ABSTRACT
This research work is a critical analysis of the Impact of the Global Economic Meltdown on the Achievement of the Millennium Development Goals in Nigeria, with special reference to Ebonyi state. The study identified the impact of Global Economic Meltdown on some elected Millennium Development Goals in Nigeria, traced the historical background of the Global financial crisis, its implications on the Nigerian economy, the various features of the Global financial crisis. Based on data collected from the respondents who reacted on the questionnaire given to them. The study concluded that Global Economic Meltdown has a significant relationship with the Achievement of the Millennium Development Goals and that with total commitment to the targets, the Millennium Development Goals will be achieved by 2015. From our analysis on what Global Economic Meltdown entails, one can infer that it would hinder the achievement of the Millennium Development Goals. It is therefore our view that for Nigeria to achieve her dreams of the MDGs holistic efforts should be made to combat the Global Economic Meltdown.

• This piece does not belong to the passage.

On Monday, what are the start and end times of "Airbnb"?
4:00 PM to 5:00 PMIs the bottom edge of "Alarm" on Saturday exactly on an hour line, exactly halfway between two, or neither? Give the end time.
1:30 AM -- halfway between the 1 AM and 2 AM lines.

It was recommended among others that there should be diversification of export to natural farm products like cocoa, rubber, ground nuts, palm products, since the United States of America whose ailing economy triggered off the Global Economic Meltdown is among the major importers of crude oil.
CHAPTER ONE
1O INTRODUCTION
1.1 BACKGROUND OF THE STUDY
Several researchers have described the current financial crisis as imposing the greatest challenge to the world economy since the end of the World War 11 for this reason most of them argue that unlike past financial crisis, which were confined to particular regions. The financial turmoil is quickly spreading across continents, that unless serious actions are taken to shore up flattering economies and restore confidence in global economy, the world will face a deep and prolonged recession.
The reasons for this crisis are varied and complex. The crisis can be attributed to a number of factors pervasive in both the housing and credit markets, which developed over an extended period of time. There are many different views on the causes, including the inability of home owners to make their mortgage payments, poor judgment by the borrower and the lender, speculation and over building.